Reproduce every line of text in the items below without any change, keeping the original order. Leave the pictures out of your answer.
DATA START
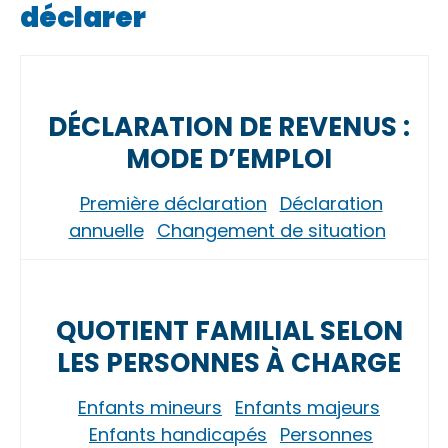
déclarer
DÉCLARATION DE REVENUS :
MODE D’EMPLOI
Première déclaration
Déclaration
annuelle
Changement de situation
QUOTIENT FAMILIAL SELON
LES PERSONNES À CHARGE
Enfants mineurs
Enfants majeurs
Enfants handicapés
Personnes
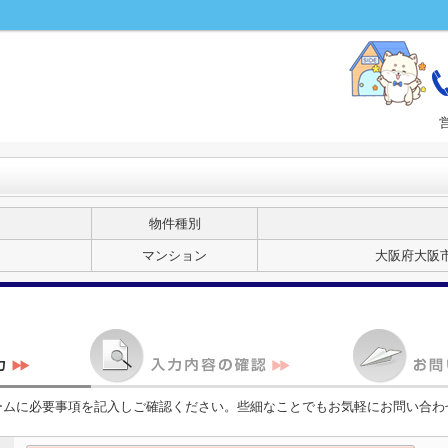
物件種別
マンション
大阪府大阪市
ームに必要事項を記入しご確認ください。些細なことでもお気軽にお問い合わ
DATA END
= ANSWER FOR THIS EXERCISE =
déclarer
DÉCLARATION DE REVENUS :
MODE D’EMPLOI
Première déclaration
Déclaration
annuelle
Changement de situation
QUOTIENT FAMILIAL SELON
LES PERSONNES À CHARGE
Enfants mineurs
Enfants majeurs
Enfants handicapés
Personnes
物件種別
マンション
大阪府大阪市
ームに必要事項を記入しご確認ください。些細なことでもお気軽にお問い合わ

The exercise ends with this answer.